# Written task
Your output should consist of the data, copied exactly.

[Box coordinate transitions]

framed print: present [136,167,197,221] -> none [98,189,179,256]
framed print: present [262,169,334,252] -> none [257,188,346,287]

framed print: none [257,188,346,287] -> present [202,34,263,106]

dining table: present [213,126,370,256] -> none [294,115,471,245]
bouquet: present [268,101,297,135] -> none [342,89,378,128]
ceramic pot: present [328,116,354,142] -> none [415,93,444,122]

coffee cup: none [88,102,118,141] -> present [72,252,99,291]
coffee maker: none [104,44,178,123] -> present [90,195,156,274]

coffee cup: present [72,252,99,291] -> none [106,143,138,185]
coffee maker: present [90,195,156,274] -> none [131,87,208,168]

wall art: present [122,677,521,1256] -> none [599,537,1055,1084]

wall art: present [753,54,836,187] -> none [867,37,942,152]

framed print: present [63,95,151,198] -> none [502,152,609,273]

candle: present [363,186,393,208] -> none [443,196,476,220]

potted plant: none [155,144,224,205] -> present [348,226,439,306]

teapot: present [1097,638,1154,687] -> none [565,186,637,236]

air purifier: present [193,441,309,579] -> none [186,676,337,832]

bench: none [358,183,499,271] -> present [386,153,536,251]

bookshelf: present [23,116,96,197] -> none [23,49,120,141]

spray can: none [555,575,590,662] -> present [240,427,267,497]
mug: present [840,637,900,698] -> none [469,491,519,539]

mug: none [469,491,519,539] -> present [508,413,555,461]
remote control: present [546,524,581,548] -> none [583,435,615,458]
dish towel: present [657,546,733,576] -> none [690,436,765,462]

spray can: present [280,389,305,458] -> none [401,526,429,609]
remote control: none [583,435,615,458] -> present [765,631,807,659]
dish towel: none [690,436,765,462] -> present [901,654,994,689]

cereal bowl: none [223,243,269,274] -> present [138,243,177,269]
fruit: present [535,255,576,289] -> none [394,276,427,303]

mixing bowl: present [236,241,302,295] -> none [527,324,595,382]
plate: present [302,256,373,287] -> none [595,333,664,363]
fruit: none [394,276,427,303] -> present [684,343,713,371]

# Written solution
framed print: present [136,167,197,221] -> none [98,189,179,256]
framed print: present [262,169,334,252] -> none [257,188,346,287]

framed print: none [257,188,346,287] -> present [202,34,263,106]

dining table: present [213,126,370,256] -> none [294,115,471,245]
bouquet: present [268,101,297,135] -> none [342,89,378,128]
ceramic pot: present [328,116,354,142] -> none [415,93,444,122]

coffee cup: none [88,102,118,141] -> present [72,252,99,291]
coffee maker: none [104,44,178,123] -> present [90,195,156,274]

coffee cup: present [72,252,99,291] -> none [106,143,138,185]
coffee maker: present [90,195,156,274] -> none [131,87,208,168]

wall art: present [122,677,521,1256] -> none [599,537,1055,1084]

wall art: present [753,54,836,187] -> none [867,37,942,152]

framed print: present [63,95,151,198] -> none [502,152,609,273]

candle: present [363,186,393,208] -> none [443,196,476,220]

potted plant: none [155,144,224,205] -> present [348,226,439,306]

teapot: present [1097,638,1154,687] -> none [565,186,637,236]

air purifier: present [193,441,309,579] -> none [186,676,337,832]

bench: none [358,183,499,271] -> present [386,153,536,251]

bookshelf: present [23,116,96,197] -> none [23,49,120,141]

spray can: none [555,575,590,662] -> present [240,427,267,497]
mug: present [840,637,900,698] -> none [469,491,519,539]

mug: none [469,491,519,539] -> present [508,413,555,461]
remote control: present [546,524,581,548] -> none [583,435,615,458]
dish towel: present [657,546,733,576] -> none [690,436,765,462]

spray can: present [280,389,305,458] -> none [401,526,429,609]
remote control: none [583,435,615,458] -> present [765,631,807,659]
dish towel: none [690,436,765,462] -> present [901,654,994,689]

cereal bowl: none [223,243,269,274] -> present [138,243,177,269]
fruit: present [535,255,576,289] -> none [394,276,427,303]

mixing bowl: present [236,241,302,295] -> none [527,324,595,382]
plate: present [302,256,373,287] -> none [595,333,664,363]
fruit: none [394,276,427,303] -> present [684,343,713,371]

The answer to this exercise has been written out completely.